── Records for processing ──
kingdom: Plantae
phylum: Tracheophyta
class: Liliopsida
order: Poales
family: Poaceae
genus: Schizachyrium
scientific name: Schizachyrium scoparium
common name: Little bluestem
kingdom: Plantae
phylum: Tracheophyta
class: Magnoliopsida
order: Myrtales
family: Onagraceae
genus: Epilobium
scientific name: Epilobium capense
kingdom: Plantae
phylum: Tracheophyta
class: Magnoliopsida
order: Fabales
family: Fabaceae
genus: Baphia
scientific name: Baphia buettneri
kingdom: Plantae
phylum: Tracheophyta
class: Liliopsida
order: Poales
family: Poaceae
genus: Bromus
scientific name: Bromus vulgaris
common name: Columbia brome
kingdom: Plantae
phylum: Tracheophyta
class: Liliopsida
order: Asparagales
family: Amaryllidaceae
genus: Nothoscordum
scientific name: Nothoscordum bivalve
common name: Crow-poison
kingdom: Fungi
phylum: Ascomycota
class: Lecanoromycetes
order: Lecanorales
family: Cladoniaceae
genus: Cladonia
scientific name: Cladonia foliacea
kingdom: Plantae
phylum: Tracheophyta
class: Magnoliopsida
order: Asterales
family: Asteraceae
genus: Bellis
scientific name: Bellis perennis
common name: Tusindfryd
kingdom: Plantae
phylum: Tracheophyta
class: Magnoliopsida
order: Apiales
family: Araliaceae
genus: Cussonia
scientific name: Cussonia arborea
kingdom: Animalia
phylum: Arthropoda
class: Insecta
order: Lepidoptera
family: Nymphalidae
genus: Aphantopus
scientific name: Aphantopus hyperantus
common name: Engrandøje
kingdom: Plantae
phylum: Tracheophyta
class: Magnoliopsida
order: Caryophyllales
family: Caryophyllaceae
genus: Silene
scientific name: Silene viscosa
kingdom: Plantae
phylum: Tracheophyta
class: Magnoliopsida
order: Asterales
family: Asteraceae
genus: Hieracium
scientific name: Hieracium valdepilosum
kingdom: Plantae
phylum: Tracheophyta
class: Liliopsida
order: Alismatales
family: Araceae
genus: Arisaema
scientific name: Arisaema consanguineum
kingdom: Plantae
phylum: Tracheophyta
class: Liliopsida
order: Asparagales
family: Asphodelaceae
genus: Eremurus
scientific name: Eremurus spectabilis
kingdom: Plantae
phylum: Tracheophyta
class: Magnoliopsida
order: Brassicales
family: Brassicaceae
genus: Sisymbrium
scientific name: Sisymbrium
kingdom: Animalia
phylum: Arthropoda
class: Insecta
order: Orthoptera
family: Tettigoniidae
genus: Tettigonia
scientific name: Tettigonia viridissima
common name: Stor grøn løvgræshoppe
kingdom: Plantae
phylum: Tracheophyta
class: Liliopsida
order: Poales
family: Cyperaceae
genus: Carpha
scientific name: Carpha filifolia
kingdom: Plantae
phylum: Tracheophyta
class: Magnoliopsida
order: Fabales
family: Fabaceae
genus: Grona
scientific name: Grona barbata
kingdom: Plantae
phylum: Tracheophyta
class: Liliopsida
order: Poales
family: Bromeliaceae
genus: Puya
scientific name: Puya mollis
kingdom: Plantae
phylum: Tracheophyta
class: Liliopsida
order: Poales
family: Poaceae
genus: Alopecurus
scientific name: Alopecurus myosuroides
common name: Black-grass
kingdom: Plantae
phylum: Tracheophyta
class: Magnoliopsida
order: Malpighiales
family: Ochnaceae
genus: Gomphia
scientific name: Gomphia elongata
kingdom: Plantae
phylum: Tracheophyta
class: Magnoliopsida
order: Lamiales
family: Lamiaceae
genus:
───
Rewrite every line of the material above as a numbered list, leaving out blank lines.

1. kingdom: Plantae
2. phylum: Tracheophyta
3. class: Liliopsida
4. order: Poales
5. family: Poaceae
6. genus: Schizachyrium
7. scientific name: Schizachyrium scoparium
8. common name: Little bluestem
9. kingdom: Plantae
10. phylum: Tracheophyta
11. class: Magnoliopsida
12. order: Myrtales
13. family: Onagraceae
14. genus: Epilobium
15. scientific name: Epilobium capense
16. kingdom: Plantae
17. phylum: Tracheophyta
18. class: Magnoliopsida
19. order: Fabales
20. family: Fabaceae
21. genus: Baphia
22. scientific name: Baphia buettneri
23. kingdom: Plantae
24. phylum: Tracheophyta
25. class: Liliopsida
26. order: Poales
27. family: Poaceae
28. genus: Bromus
29. scientific name: Bromus vulgaris
30. common name: Columbia brome
31. kingdom: Plantae
32. phylum: Tracheophyta
33. class: Liliopsida
34. order: Asparagales
35. family: Amaryllidaceae
36. genus: Nothoscordum
37. scientific name: Nothoscordum bivalve
38. common name: Crow-poison
39. kingdom: Fungi
40. phylum: Ascomycota
41. class: Lecanoromycetes
42. order: Lecanorales
43. family: Cladoniaceae
44. genus: Cladonia
45. scientific name: Cladonia foliacea
46. kingdom: Plantae
47. phylum: Tracheophyta
48. class: Magnoliopsida
49. order: Asterales
50. family: Asteraceae
51. genus: Bellis
52. scientific name: Bellis perennis
53. common name: Tusindfryd
54. kingdom: Plantae
55. phylum: Tracheophyta
56. class: Magnoliopsida
57. order: Apiales
58. family: Araliaceae
59. genus: Cussonia
60. scientific name: Cussonia arborea
61. kingdom: Animalia
62. phylum: Arthropoda
63. class: Insecta
64. order: Lepidoptera
65. family: Nymphalidae
66. genus: Aphantopus
67. scientific name: Aphantopus hyperantus
68. common name: Engrandøje
69. kingdom: Plantae
70. phylum: Tracheophyta
71. class: Magnoliopsida
72. order: Caryophyllales
73. family: Caryophyllaceae
74. genus: Silene
75. scientific name: Silene viscosa
76. kingdom: Plantae
77. phylum: Tracheophyta
78. class: Magnoliopsida
79. order: Asterales
80. family: Asteraceae
81. genus: Hieracium
82. scientific name: Hieracium valdepilosum
83. kingdom: Plantae
84. phylum: Tracheophyta
85. class: Liliopsida
86. order: Alismatales
87. family: Araceae
88. genus: Arisaema
89. scientific name: Arisaema consanguineum
90. kingdom: Plantae
91. phylum: Tracheophyta
92. class: Liliopsida
93. order: Asparagales
94. family: Asphodelaceae
95. genus: Eremurus
96. scientific name: Eremurus spectabilis
97. kingdom: Plantae
98. phylum: Tracheophyta
99. class: Magnoliopsida
100. order: Brassicales
101. family: Brassicaceae
102. genus: Sisymbrium
103. scientific name: Sisymbrium
104. kingdom: Animalia
105. phylum: Arthropoda
106. class: Insecta
107. order: Orthoptera
108. family: Tettigoniidae
109. genus: Tettigonia
110. scientific name: Tettigonia viridissima
111. common name: Stor grøn løvgræshoppe
112. kingdom: Plantae
113. phylum: Tracheophyta
114. class: Liliopsida
115. order: Poales
116. family: Cyperaceae
117. genus: Carpha
118. scientific name: Carpha filifolia
119. kingdom: Plantae
120. phylum: Tracheophyta
121. class: Magnoliopsida
122. order: Fabales
123. family: Fabaceae
124. genus: Grona
125. scientific name: Grona barbata
126. kingdom: Plantae
127. phylum: Tracheophyta
128. class: Liliopsida
129. order: Poales
130. family: Bromeliaceae
131. genus: Puya
132. scientific name: Puya mollis
133. kingdom: Plantae
134. phylum: Tracheophyta
135. class: Liliopsida
136. order: Poales
137. family: Poaceae
138. genus: Alopecurus
139. scientific name: Alopecurus myosuroides
140. common name: Black-grass
141. kingdom: Plantae
142. phylum: Tracheophyta
143. class: Magnoliopsida
144. order: Malpighiales
145. family: Ochnaceae
146. genus: Gomphia
147. scientific name: Gomphia elongata
148. kingdom: Plantae
149. phylum: Tracheophyta
150. class: Magnoliopsida
151. order: Lamiales
152. family: Lamiaceae
153. genus:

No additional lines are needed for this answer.